■ EXERCISE AIM
Your answer must be the lines from the start of the records through the line with "Future[T] = macro", exactly as written, without the pictures.

■ TASK INPUTS
######
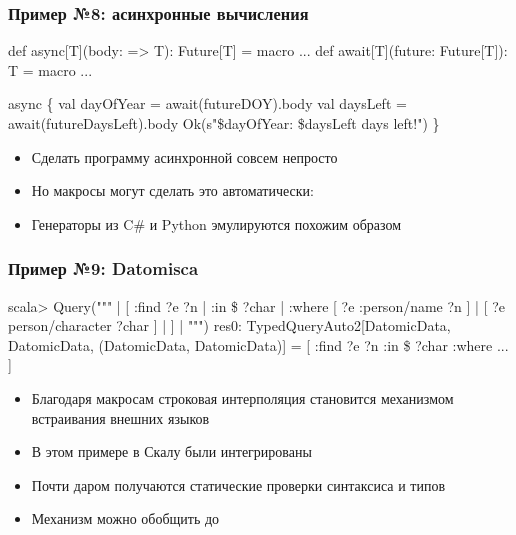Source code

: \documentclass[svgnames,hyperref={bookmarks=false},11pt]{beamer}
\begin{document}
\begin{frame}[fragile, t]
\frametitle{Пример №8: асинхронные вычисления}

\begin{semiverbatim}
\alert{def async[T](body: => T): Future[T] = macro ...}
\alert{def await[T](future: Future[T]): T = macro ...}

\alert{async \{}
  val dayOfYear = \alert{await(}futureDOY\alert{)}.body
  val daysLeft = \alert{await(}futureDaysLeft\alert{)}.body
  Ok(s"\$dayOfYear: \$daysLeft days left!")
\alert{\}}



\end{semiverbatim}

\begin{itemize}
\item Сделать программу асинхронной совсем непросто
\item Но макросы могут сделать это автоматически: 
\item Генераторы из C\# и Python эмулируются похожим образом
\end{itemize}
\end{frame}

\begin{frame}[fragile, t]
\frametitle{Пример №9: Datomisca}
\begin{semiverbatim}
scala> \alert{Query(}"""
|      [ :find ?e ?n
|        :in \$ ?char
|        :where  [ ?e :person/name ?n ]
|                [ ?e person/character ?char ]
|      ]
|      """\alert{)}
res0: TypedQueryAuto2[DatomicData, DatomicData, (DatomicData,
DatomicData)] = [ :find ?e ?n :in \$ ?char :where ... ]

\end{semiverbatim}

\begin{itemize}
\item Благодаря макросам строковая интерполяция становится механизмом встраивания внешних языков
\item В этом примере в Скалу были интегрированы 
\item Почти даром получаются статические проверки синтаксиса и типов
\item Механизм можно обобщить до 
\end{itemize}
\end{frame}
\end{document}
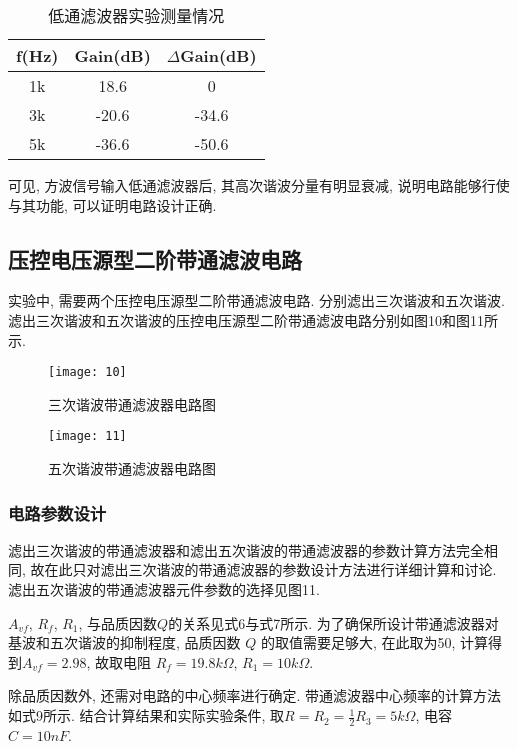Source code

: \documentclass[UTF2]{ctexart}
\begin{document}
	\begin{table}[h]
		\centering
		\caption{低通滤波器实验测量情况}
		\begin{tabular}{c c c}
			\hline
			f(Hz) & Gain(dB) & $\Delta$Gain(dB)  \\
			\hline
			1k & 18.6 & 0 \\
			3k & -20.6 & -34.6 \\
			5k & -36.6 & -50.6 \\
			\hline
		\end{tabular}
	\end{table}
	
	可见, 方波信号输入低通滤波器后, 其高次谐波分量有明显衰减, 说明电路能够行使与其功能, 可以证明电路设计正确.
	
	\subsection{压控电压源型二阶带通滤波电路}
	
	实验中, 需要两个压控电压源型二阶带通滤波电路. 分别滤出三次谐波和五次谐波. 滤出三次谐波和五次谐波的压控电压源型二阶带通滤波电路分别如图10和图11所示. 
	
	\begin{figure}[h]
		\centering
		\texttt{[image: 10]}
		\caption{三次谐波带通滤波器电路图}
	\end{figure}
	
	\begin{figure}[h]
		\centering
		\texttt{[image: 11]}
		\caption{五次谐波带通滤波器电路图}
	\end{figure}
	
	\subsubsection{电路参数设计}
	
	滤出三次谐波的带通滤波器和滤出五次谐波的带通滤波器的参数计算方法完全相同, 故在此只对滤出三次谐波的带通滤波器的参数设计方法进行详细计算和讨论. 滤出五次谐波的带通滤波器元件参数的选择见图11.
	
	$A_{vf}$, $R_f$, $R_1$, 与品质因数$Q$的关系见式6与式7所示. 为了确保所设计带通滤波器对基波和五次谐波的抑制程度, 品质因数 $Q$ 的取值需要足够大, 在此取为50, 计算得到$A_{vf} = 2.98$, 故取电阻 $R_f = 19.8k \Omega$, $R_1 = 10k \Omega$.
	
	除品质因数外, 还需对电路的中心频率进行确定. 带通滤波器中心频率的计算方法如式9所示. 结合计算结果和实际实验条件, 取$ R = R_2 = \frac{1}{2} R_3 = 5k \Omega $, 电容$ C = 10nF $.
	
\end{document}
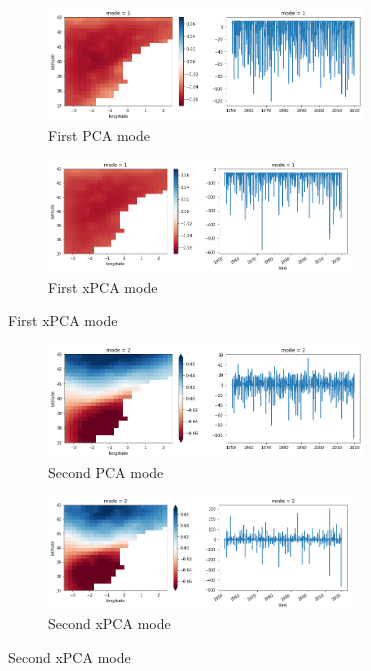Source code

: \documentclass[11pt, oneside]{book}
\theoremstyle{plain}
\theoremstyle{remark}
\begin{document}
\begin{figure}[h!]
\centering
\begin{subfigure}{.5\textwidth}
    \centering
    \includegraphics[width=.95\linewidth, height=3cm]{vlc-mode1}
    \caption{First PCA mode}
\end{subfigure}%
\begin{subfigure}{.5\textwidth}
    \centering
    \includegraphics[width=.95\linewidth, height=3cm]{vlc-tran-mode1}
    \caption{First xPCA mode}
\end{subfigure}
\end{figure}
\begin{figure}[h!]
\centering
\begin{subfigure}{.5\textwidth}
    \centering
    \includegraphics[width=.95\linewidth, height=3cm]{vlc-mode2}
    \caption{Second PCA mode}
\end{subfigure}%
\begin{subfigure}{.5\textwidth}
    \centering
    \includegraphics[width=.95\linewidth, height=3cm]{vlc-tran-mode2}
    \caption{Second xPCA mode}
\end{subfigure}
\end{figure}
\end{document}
######
■ WRITTEN REPLY
Source code

: \documentclass[svgnames,hyperref={bookmarks=false},11pt]{beamer}
\begin{document}
\begin{frame}[fragile, t]
\frametitle{Пример №8: асинхронные вычисления}

\begin{semiverbatim}
\alert{def async[T](body: => T): Future[T] = macro ...}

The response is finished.